● What to produce:
Please copy out each line of the entries in which "esforço" appears.
· · ·
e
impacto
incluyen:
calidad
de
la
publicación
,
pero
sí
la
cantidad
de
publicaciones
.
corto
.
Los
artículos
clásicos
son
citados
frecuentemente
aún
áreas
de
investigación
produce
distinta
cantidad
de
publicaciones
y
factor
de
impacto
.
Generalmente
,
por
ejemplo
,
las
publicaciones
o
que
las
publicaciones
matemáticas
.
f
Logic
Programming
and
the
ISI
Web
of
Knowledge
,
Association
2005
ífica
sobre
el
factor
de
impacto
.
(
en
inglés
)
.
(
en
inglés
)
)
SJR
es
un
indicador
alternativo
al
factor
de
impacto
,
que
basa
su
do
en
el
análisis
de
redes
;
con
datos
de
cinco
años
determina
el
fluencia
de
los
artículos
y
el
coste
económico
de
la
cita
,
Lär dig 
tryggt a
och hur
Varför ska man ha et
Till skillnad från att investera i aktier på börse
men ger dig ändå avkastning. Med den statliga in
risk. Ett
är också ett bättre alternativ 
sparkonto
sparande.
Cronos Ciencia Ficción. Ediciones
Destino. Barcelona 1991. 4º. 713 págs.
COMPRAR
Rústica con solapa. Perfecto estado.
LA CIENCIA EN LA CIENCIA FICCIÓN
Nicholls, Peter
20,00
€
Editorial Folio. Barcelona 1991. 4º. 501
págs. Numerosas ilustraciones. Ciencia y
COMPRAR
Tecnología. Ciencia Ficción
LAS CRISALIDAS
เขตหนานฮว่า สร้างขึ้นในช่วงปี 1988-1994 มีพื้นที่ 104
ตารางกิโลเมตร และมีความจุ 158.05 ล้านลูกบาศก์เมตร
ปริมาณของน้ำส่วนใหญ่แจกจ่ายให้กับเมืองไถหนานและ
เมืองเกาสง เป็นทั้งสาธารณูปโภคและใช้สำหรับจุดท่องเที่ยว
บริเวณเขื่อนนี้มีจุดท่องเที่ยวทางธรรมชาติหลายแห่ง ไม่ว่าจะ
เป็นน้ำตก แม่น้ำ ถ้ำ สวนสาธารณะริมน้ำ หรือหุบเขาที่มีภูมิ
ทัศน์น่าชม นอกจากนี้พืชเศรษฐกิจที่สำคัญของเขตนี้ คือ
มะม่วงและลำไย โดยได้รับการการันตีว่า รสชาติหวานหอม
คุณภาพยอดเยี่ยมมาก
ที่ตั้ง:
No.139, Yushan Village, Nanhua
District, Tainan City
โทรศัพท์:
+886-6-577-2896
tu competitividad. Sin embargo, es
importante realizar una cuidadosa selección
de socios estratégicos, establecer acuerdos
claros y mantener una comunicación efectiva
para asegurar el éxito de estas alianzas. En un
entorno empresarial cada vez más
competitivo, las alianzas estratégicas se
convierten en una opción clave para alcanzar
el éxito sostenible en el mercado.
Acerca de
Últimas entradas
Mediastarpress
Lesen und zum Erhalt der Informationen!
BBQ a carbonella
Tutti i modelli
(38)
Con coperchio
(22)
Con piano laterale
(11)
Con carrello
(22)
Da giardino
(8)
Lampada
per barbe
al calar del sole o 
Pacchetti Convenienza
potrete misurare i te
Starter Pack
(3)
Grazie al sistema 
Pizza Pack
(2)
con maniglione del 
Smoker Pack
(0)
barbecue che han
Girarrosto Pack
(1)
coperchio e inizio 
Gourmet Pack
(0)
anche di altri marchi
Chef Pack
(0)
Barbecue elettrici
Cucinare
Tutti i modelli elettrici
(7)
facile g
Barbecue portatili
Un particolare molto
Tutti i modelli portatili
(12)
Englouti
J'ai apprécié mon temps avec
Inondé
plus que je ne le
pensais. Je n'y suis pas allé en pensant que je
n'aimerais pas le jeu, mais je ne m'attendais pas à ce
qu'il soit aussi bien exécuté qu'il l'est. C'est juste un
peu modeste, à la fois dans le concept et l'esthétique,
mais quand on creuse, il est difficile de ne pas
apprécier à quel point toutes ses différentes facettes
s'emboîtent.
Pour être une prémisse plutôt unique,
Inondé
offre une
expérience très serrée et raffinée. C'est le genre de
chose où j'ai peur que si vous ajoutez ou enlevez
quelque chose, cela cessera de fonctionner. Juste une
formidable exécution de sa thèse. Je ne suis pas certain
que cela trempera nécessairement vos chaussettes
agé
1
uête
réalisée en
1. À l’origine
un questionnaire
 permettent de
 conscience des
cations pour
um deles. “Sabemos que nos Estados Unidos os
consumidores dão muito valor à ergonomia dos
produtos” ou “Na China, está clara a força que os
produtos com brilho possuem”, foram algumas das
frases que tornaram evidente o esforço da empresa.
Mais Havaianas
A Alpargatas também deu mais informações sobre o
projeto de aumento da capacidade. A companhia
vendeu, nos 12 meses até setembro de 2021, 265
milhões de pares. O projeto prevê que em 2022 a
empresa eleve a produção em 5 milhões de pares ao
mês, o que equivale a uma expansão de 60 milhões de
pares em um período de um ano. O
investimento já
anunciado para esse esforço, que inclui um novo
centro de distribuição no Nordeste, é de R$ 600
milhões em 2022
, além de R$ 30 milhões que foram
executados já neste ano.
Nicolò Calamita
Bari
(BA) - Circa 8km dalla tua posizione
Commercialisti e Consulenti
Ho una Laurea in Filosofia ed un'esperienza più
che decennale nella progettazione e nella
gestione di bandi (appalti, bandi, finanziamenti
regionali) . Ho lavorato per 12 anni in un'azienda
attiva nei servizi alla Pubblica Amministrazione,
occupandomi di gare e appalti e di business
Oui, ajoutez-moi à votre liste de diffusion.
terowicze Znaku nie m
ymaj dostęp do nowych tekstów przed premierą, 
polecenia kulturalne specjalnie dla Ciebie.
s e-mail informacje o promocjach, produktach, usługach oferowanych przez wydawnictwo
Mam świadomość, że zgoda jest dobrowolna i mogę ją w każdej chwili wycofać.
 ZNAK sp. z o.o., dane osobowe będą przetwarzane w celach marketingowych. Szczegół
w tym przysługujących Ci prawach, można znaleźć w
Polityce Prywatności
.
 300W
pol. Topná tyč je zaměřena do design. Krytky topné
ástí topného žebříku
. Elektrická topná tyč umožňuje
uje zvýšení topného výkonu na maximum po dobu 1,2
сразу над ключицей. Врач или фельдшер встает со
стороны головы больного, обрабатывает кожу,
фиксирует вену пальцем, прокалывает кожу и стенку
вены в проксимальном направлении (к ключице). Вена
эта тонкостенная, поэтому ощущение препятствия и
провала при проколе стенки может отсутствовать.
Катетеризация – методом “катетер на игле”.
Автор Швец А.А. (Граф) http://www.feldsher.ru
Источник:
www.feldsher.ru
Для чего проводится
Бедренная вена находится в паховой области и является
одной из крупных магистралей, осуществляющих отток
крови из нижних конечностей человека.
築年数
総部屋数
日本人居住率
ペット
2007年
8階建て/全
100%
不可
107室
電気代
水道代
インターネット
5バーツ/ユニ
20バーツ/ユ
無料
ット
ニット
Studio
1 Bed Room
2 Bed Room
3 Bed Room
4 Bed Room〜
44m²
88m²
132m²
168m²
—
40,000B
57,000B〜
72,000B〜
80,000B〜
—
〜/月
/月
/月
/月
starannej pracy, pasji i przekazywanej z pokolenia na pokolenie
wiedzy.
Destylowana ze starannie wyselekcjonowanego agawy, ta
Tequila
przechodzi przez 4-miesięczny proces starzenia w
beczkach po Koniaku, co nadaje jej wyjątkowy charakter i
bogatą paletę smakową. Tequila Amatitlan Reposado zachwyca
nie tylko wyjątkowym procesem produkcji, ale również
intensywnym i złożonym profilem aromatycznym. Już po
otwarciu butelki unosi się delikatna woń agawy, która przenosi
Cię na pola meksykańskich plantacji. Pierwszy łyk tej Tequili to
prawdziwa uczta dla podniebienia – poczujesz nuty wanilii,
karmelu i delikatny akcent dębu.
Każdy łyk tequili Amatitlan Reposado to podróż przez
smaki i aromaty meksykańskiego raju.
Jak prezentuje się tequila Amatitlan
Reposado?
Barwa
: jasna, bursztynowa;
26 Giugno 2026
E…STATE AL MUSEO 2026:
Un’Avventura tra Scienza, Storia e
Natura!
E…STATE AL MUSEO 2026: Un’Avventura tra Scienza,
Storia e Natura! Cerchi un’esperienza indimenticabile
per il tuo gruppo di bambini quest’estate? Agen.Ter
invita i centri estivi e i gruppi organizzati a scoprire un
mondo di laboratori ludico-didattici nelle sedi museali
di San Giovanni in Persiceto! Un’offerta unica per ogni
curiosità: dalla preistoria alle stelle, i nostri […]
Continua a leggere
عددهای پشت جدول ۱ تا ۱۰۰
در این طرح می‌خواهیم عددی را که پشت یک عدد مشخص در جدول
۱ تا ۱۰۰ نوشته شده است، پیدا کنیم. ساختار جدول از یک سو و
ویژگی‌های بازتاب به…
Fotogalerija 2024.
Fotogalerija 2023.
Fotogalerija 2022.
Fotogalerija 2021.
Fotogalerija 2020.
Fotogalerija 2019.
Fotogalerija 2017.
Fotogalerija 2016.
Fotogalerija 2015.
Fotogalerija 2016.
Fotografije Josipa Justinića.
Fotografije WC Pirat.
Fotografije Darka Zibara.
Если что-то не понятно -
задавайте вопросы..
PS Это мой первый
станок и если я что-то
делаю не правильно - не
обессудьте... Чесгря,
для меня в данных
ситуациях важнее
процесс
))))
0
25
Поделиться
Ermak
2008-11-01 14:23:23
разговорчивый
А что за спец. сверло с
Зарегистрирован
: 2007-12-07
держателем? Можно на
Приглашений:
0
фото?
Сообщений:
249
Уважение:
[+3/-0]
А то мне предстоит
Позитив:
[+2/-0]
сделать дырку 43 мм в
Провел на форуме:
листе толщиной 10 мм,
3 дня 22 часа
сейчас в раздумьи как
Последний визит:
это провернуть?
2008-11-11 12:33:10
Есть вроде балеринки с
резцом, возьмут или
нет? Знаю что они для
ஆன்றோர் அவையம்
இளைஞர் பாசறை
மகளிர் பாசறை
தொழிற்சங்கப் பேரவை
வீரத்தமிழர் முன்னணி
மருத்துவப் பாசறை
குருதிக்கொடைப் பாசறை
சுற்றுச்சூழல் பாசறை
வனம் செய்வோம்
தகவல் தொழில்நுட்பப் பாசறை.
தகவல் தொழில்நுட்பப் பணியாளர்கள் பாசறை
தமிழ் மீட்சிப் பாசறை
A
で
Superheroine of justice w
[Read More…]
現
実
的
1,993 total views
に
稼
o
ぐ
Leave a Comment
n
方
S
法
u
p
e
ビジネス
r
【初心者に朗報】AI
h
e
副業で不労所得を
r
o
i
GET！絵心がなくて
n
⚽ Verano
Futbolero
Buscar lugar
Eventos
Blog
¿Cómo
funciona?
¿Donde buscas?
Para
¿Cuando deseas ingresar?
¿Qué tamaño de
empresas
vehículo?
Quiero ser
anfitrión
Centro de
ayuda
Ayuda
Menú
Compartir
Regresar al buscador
· · ·
● Answer for the task:
frases que tornaram evidente o esforço da empresa.
anunciado para esse esforço, que inclui um novo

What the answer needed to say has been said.